Can you copy the records below word for word, leaving the pictures out?

(EXCERPTED RECORDS Opens)

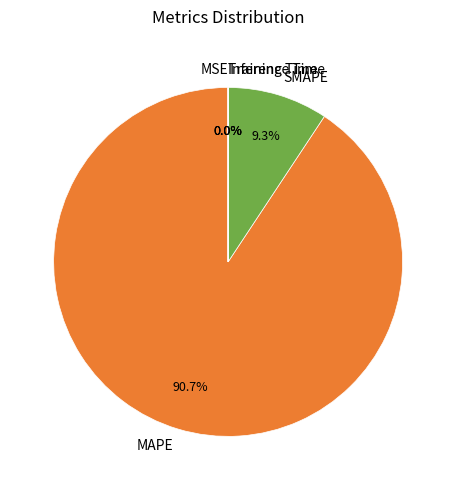

What is the largest slice in the pie chart?

MAPE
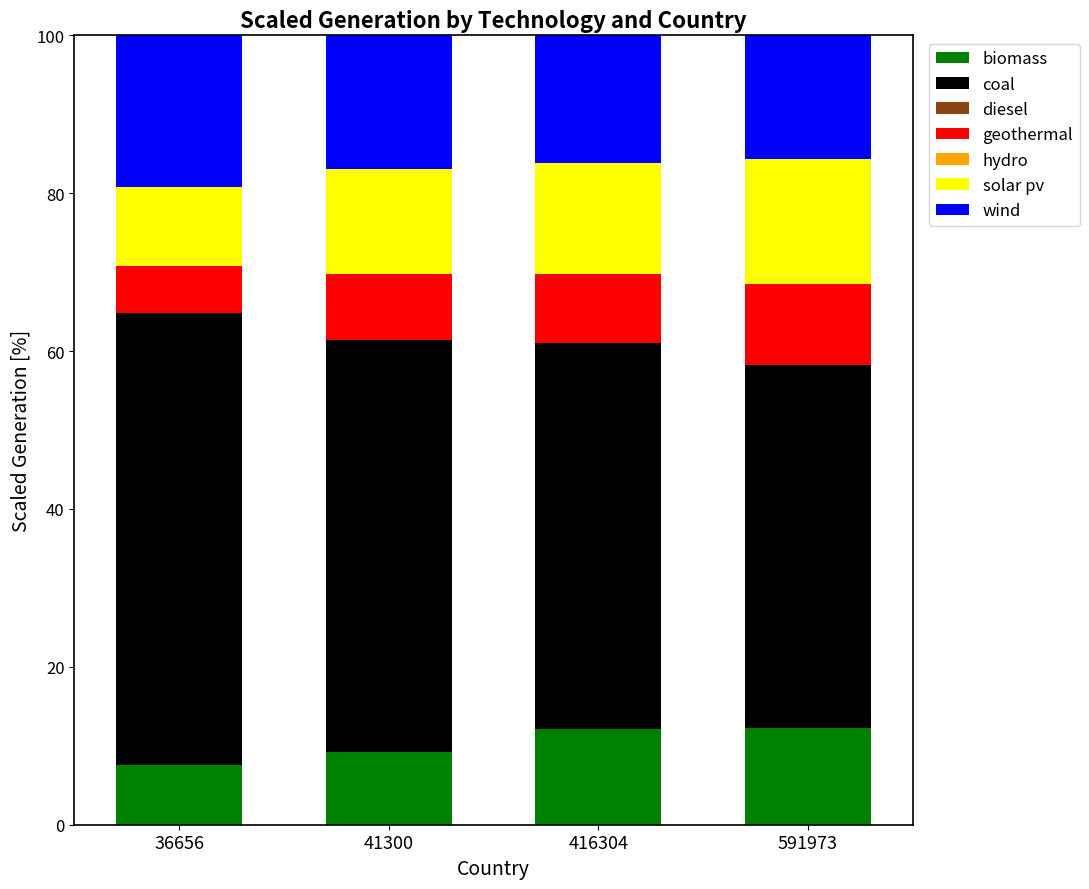

What is the total value across all series at 36656?

100.0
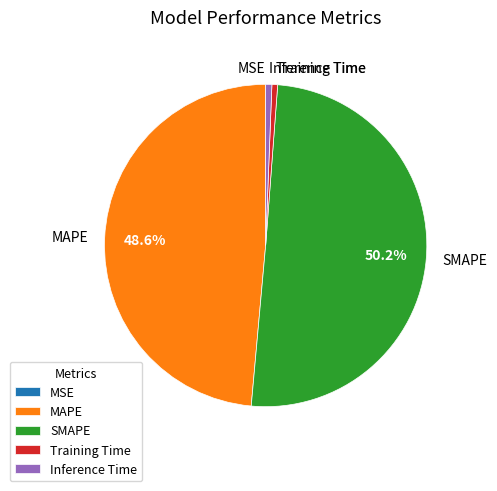

What percentage do SMAPE and MAPE together represent?

98.8%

(EXCERPTED RECORDS Closes)

**ANSWER AREA**
What is the largest slice in the pie chart?

MAPE

What is the total value across all series at 36656?

100.0

What percentage do SMAPE and MAPE together represent?

98.8%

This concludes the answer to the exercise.